Le comte sourit à cette ingénuité de la baronne, mais il reprit:

– Eh bien, moi, je serai plus rigoriste que vous, ma chère baronne. Je suis de votre avis: Fernande est une personne adorable, une créature charmante, et je comprends qu’elle fasse un jour une de ces passions qui enlèvent un homme au-dessus des préjugés et qui font une position à une femme qui n’en a pas; mais je dis qu’en attendant que Fernande ait cette position, c’est à moi de lui faire comprendre qu’elle ne doit pas rester plus longtemps ici, et qu’il est inconvenant d’accepter l’hospitalité dans cette maison, et qu’elle ne peut point passer la nuit sous le même toit que Maurice et sa femme.

– Eh bien, cher comte, je suis charmée de vous dire, si vous n’étiez venu ici que pour cela, que votre rendez-vous est inutile, attendu que, me doutant de quelque chose de pareil, je viens de faire dire par madame de Neuilly aux gens de Fernande de retourner à Paris: et comme madame de Neuilly a dû leur donner cet ordre au nom de leur maîtresse, madame Ducoudray est ici jusqu’à demain soir.

– Vous n’avez pas fait une pareille chose, j’espère!

– Si fait, monsieur, et j’en suis même enchantée.

– Vous serez donc toujours inconséquente?

– Inconséquente! parce que j’aime Maurice, parce que je ne veux pas que Maurice meure, parce que je veux conserver celle qui l’a sauvé comme par miracle en paraissant devant lui, qui peut par son départ précipité le jeter ce soir dans l’état où il était ce matin! Inconséquente tant que vous voudrez, monsieur; mais je suis mère avant tout, et madame Ducoudray restera.

– Ne l’espérez pas, madame, reprit le comte, car elle-même se rendra justice.
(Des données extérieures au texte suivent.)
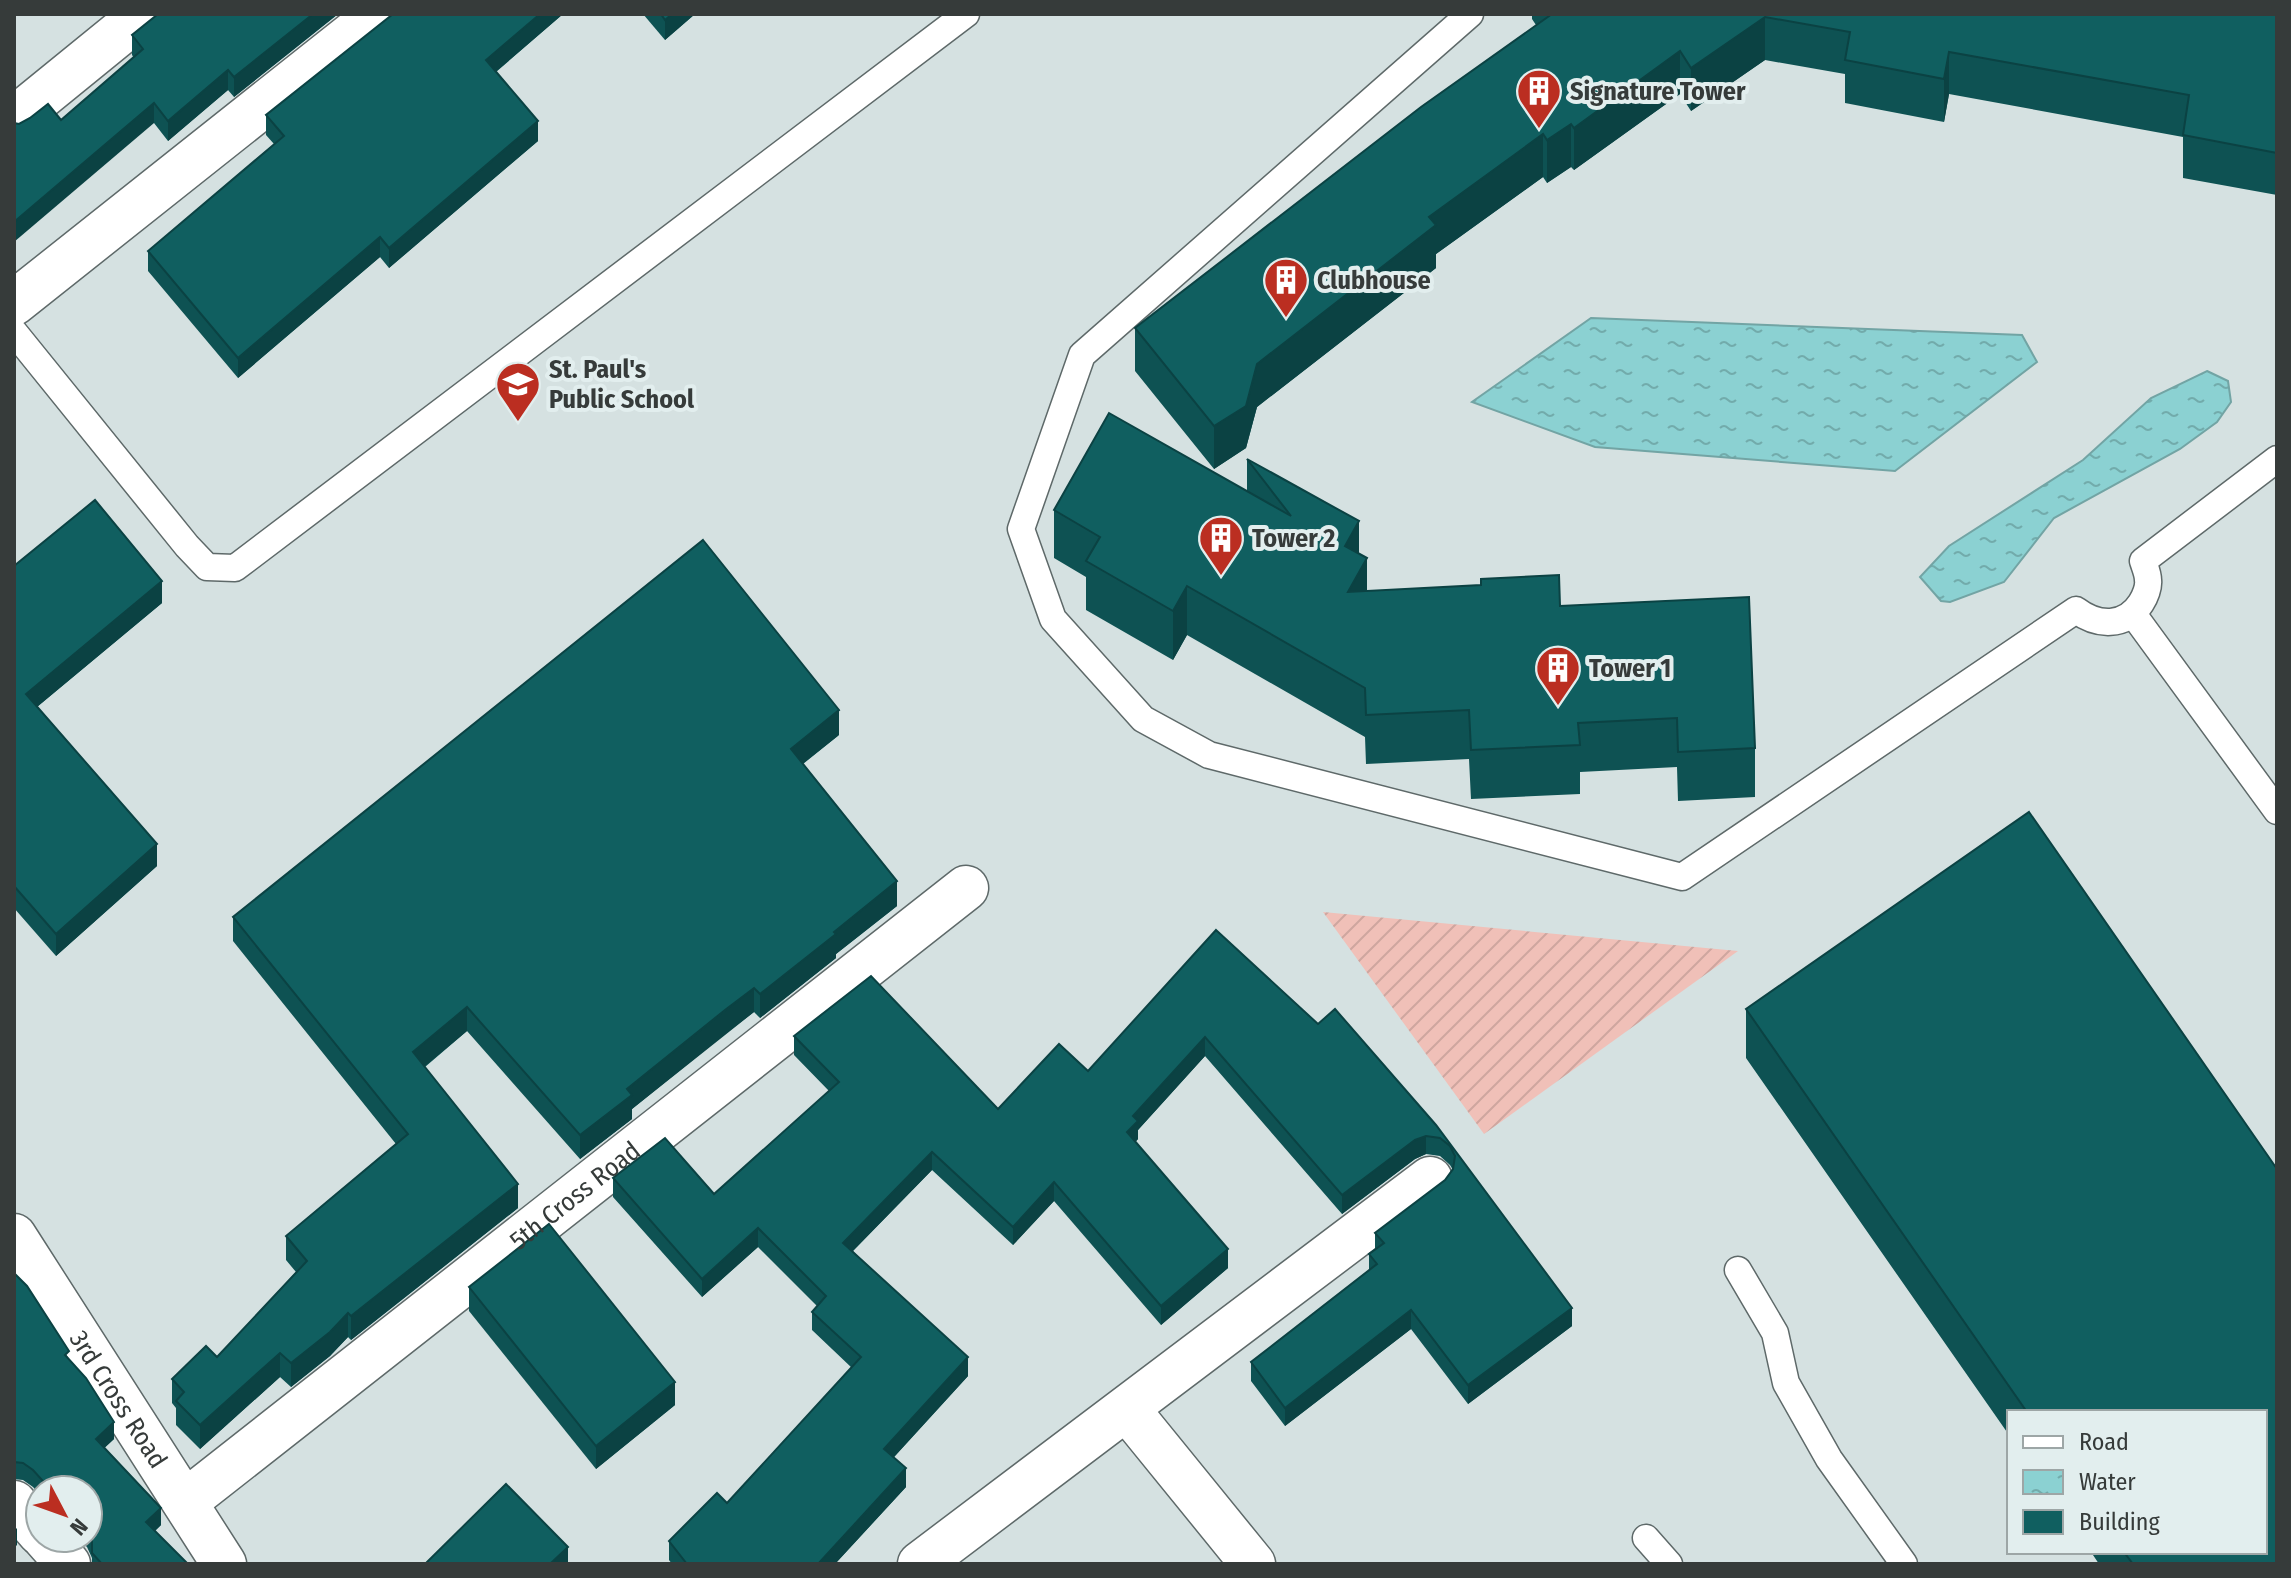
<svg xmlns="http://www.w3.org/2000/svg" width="2291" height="1578" font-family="'Fira Sans Condensed',sans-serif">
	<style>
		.garden { fill: url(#garden-furrows) }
		.water { fill: url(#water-ripples); stroke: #72a4a4; stroke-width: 2 }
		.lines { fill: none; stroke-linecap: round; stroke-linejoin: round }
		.service-casing { stroke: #5e6969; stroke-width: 29 }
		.minor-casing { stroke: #5e6969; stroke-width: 47 }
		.secondary-casing { stroke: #5e6969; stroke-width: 47 }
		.service { stroke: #fff; stroke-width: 26 }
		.minor { stroke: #fff; stroke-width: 44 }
		.secondary { stroke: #fff; stroke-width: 44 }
		.wall { fill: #0e5253 }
		.shaded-wall { fill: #0b4243 }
		.building { fill: #105f60; stroke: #0b4243; stroke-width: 2 }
		.labels { text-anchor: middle; stroke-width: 8; stroke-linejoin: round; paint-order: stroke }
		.poi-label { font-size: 26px; font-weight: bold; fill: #363b3a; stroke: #e2eeee; text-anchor: start }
		.street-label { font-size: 26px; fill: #363b3a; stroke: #e2eeee }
	</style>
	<defs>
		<pattern id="garden-furrows" width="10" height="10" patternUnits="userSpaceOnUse" patternTransform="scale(2)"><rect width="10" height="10" fill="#f0c0b8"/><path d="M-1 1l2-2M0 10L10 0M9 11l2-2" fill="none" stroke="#cea69f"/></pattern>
		<pattern id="water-ripples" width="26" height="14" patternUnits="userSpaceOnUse" patternTransform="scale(2)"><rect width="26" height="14" fill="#8bd1d2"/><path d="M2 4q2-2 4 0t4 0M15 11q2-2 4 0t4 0" fill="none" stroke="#72abab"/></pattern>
	</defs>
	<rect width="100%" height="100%" fill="#d5e1e1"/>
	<path class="garden" d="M1323,912L1738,951L1484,1134Z"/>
	<g class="water">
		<path d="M1591,318L2022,335L2037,362L1895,471L1595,447L1472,402Z"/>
		<path d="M2207,371L2228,381L2231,402L2217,422L2180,449L2054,518L2004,582L1950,602L1941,601L1920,577L1949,546L2083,460L2151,398Z"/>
	</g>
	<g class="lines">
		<g class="service-casing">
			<g id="service">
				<path d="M1470,14L1082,355L1021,529L1053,619L1143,719L1209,755L1682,877L2076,610C2097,626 2125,628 2141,603C2145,597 2149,587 2148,580C2148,574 2145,567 2143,561L2277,459"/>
				<path d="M14,332L187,546L207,567L235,568L966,14"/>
				<path d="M2133,614L2277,811"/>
				<path d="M1738,1270L1775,1333L1786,1383L1829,1459L1904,1564"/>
				<path d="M1646,1538L1669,1564"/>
			</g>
		</g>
		<g class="minor-casing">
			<g id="minor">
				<path d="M14,119L143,14"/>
				<path d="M14,303L378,14"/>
				<path d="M1127,1409L1253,1564"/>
				<path id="s1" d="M185,1502L966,888"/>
				<path d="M14,1503L40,1533"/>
				<path d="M45,1538L68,1564"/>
				<path d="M920,1564L1430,1179"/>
			</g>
		</g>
		<g class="secondary-casing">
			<g id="secondary">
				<path id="s2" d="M14,1236L224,1564"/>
			</g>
		</g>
		<use href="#service" class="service"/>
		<use href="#minor" class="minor"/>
		<use href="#secondary" class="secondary"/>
	</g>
	<g class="wall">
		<path d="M158,14H338L234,97L228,90L168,141L154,123L19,124L61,120L134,58L132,55V35Z"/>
		<path d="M563,14L496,72L538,141L389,268L380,257L238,378L148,271V251L274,144L266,135V115Z"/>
		<path d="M643,14H695L665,40Z"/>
		<path d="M1532,14H2277V195L2183,178V137L1949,94L1944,122L1845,103V74L1765,60L1691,111L1680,94L1574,170L1571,167L1547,183L1543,177L1436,254V268L1257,407L1246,448L1214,469L1135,371V328L1536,25L1532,19Z"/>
		<path d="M1247,459L1359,554L1367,591L1560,606L1755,748V797L1678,801L1677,767L1580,772V794L1471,799L1469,759L1366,764L1365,737L1187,635L1173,660L1086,610V577L1054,558V510L1247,491Z"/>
		<path d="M14,566L162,603L37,707L157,866L56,956L14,908Z"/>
		<path d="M839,735L803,764L897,906L836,954V958L760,1018L754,1012L725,1034L632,1109V1119L580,1159L467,1031L425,1067L518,1208L351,1340L348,1337L330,1356L291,1387L280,1377L200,1449L176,1425V1408L172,1403V1379L217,1357L296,1272L286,1260V1236L396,1144L233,941V917Z"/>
		<path d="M2029,812L2277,1169V1564H2099L2091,1552H2265V1412H2009V1435L1746,1058V1009Z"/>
		<path d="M1216,930L1318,1024L1436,1125L1572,1326L1468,1404L1411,1329L1285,1426L1251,1381V1362L1369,1270V1254L1375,1250V1233L1445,1180L1453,1170L1450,1165L1440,1156L1426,1154L1415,1159L1342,1214L1205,1056L1138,1130V1139L1135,1142L1228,1268L1161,1325L1054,1201L1013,1245L932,1170L853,1251L968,1376L894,1457L906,1487L835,1564H672L669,1560V1541L727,1503L852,1368L812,1330V1312L817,1306L758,1247L702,1297L613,1197V1178L714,1194L829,1091L794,1055V1036L998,1109L1088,1071Z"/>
		<path d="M14,1273L69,1359L114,1439L104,1448L161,1525L155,1531L188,1564H92V1558L87,1547L78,1538H88V1490H40V1495L33,1487L23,1480L14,1479Z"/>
		<path d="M469,1287L675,1405L596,1469L469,1311Z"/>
	</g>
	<g class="shaded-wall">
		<path d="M313,14H338L234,97V77Z"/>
		<path d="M540,14H563L486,80V60Z"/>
		<path d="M672,14H695L665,40V20Z"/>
		<path d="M1765,17V60L1691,111V68Z"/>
		<path d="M1680,51V94L1574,170V128Z"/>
		<path d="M1949,52V94L1944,122V79Z"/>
		<path d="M16,65V85L14,87V67Z"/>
		<path d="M228,70V90L168,141V121Z"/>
		<path d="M154,103V123L14,242V222Z"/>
		<path d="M538,121V141L389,268V248Z"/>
		<path d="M1571,124V167L1547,183V140Z"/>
		<path d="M1543,134V177L1436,254V268L1257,407L1246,448L1214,469V426L1257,364L1429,217Z"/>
		<path d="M380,237V257L238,378V358Z"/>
		<path d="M1359,521V569L1345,546Z"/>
		<path d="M1367,558V607L1348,592Z"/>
		<path d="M162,581V603L26,716V694Z"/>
		<path d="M1187,586V635L1173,660V611Z"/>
		<path d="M839,710V735L791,773V749Z"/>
		<path d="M157,844V866L56,956V934Z"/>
		<path d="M897,881V906L836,954V958L760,1018V994L834,932Z"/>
		<path d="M754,988V1012L632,1109V1119L580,1159V1135L627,1089Z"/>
		<path d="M467,1007V1031L413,1076V1052Z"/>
		<path d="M1205,1037V1056L1138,1130V1139L1127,1151V1132L1133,1116Z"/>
		<path d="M1426,1136V1154L1415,1159L1342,1214V1195L1415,1140Z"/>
		<path d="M932,1152V1170L843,1261V1243Z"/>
		<path d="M1054,1182V1201L1013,1245V1227Z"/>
		<path d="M518,1184V1208L351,1340V1316Z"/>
		<path d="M758,1228V1247L702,1297V1279Z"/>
		<path d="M1228,1249V1268L1161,1325V1306Z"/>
		<path d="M1572,1308V1326L1468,1404V1385Z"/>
		<path d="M1411,1310V1329L1285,1426V1408Z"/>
		<path d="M348,1313V1337L330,1356L291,1387V1363Z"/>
		<path d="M280,1353V1377L200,1449V1425Z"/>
		<path d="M968,1357V1376L884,1468V1449Z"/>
		<path d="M675,1382V1405L596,1469V1446Z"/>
		<path d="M114,1422V1439L96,1456V1439Z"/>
		<path d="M906,1468V1487L835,1564H818Z"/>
		<path d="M161,1508V1525L146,1539V1522Z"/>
		<path d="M17,1528V1545L14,1548V1531Z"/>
		<path d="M568,1547V1563L550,1564Z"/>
	</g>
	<g class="building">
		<path d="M158,14H313L234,77L228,70L168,121L154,103L14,222V123L19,124L30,118L48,104L61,120L143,49L132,35Z"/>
		<path d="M393,14H540L486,60L538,121L389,248L380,237L238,358L148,251L284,136L266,115Z"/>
		<path d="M661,14H672L665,20Z"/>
		<path d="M1552,14H2277V153L2183,135L2189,95L1949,52L1944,79L1845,60L1850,32L1765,17L1691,68L1680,51L1574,128L1571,124L1547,140L1543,134L1429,217L1436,225L1257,364L1246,406L1214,426L1135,328L1421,107Z"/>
		<path d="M1109,413L1291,516L1247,459L1359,521L1345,546L1367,558L1348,592L1481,585V579L1559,575L1560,606L1749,597L1755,748L1678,752L1677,718L1578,723L1580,745L1471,750L1469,710L1366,715L1365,688L1187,586L1173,611L1086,561L1100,537L1054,510Z"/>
		<path d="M95,500L162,581L26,694L157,844L56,934L14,886V566Z"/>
		<path d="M703,540L839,710L791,749L897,881L834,932L836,934L760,994L754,988L725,1010L627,1089L632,1095L580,1135L467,1007L413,1052L518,1184L351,1316L348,1313L330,1332L291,1363L280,1353L200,1425L176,1401L184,1392L172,1379L206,1346L217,1357L307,1261L286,1236L408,1134L233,917Z"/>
		<path d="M2029,812L2277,1169V1564H2133L2124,1552H2265V1412H2027L1746,1009Z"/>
		<path d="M1216,930L1318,1024L1335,1009L1436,1125L1572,1308L1468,1385L1411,1310L1285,1408L1251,1362L1377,1264L1369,1254L1384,1243L1375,1233L1445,1180L1453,1169L1455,1156L1450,1146L1440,1138L1426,1136L1415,1140L1342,1195L1205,1037L1133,1116L1138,1121L1127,1132L1228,1249L1161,1306L1054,1182L1013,1227L932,1152L843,1243L968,1357L884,1449L906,1468L818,1564H687L669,1541L717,1493L727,1503L861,1357L812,1312L826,1296L758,1228L702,1279L613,1178L665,1138L714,1194L839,1082L794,1036L871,976L998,1109L1059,1044L1088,1071Z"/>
		<path d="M549,1224L675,1382L596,1446L469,1287Z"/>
		<path d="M14,1273L27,1286L69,1351L65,1355L86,1378L114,1422L96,1439L161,1508L146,1522L188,1564H102L92,1553V1541L88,1533V1490H51L33,1470L23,1463L14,1462Z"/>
		<path d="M506,1484L568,1547L550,1564H425Z"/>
	</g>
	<defs>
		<g id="building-pin" transform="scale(2.3)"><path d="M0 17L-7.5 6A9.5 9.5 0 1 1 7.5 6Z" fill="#bb2e21" stroke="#e2eeee"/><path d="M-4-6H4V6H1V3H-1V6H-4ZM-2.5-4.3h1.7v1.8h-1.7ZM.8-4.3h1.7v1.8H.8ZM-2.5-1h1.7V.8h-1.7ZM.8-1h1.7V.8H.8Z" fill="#fff"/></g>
		<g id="school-pin" transform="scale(2.3)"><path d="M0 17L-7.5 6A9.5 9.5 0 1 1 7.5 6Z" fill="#bb2e21" stroke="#e2eeee"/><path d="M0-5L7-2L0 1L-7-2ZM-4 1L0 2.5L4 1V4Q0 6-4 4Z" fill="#fff"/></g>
	</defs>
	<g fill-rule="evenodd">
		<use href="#building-pin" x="1539" y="91"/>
		<use href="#building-pin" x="1286" y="280"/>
		<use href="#school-pin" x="518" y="384"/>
		<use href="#building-pin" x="1221" y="538"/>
		<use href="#building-pin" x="1558" y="668"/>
	</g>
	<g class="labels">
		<g class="poi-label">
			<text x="1570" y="100">Signature Tower</text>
			<text x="1317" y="289">Clubhouse</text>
			<text x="549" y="378">St. Paul's<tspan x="549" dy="30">Public School</tspan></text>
			<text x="1252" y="547">Tower 2</text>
			<text x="1589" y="677">Tower 1</text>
		</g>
		<g class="street-label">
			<text dy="9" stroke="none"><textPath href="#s1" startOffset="496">5th Cross Road</textPath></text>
			<text dy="9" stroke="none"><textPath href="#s2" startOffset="194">3rd Cross Road</textPath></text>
		</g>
	</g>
	<rect width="2291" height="1578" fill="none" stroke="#363b3a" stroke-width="32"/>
	<rect x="2007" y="1410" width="260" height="144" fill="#e2eeee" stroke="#9da6a6" stroke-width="2"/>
	<rect x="2023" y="1436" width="40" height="12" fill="#ffffff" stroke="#9da6a6" stroke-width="2"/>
	<text x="2079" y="1450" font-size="24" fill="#363b3a">Road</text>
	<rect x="2023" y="1470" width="40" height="24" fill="url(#water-ripples)" stroke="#9da6a6" stroke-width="2"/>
	<text x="2079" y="1490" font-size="24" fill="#363b3a">Water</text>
	<rect x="2023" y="1510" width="40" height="24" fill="#105f60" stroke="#9da6a6" stroke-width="2"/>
	<text x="2079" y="1530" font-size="24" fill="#363b3a">Building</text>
	<g transform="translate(64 1514) rotate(131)"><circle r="38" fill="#e2eeee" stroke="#9da6a6" stroke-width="2"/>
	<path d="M0-6L14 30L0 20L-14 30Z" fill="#bb2e21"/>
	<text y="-12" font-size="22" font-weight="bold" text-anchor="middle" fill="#363b3a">N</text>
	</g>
</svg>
Une telle visite, toute bizarre qu’elle est, peut avoir son excuse dans une erreur, dans une plaisanterie; mais la prolonger, c’est vouloir un scandale.

– Ce scandale, qui le fera?

– Madame de Neuilly.

– N’avez-vous pas vu comment elle a accueilli Fernande?

– Parce qu’elle la prend pour madame Ducoudray.

– Eh bien, elle continuera de la croire ce qu’elle n’est pas, au lieu de savoir ce qu’elle est.

– Mais d’un instant à l’autre elle sera tirée de son erreur.

– Par qui?

– Par le premier venu, par monsieur Fabien ou par monsieur Léon.

– Quels motifs auraient-ils de lui faire une pareille confidence?

– Qui peut lire dans le cœur de deux jeunes fous comme ceux-là?

– Prenez garde, monsieur de Montgiroux; si vous en veniez à les accuser, je reviendrais à croire que vous êtes jaloux d’eux, parce que vous faites la cour à madame Ducoudray.

– Et vous vous tromperiez, chère amie, reprit M. de Montgiroux avec une recrudescence de tendresse pour la baronne; je ne suis jaloux que du repos de Clotilde et du bonheur de Maurice.

– Eh bien, mais il me semble que, moi aussi, je n’ai pas d’autre but que de rendre un mari à sa femme, en retenant ici madame Ducoudray.

– Et si, au contraire, vous le lui enleviez?

– Comment cela?

– Oui, si une passion assez violente pour avoir failli coûter la vie à Maurice ne lui a rendu la vie qu’avec l’espérance que cette passion serait partagée! C’est donc vous alors qui avez introduit dans la chambre même de Clotilde une rivale préférée; ne voyez-vous pas là, chère baronne, un immense danger pour l’avenir de ces deux enfants?

– C’est vrai, à la bonne heure, voilà une considération sérieuse, et vous voyez bien que lorsqu’on me parle raison, je suis raisonnable.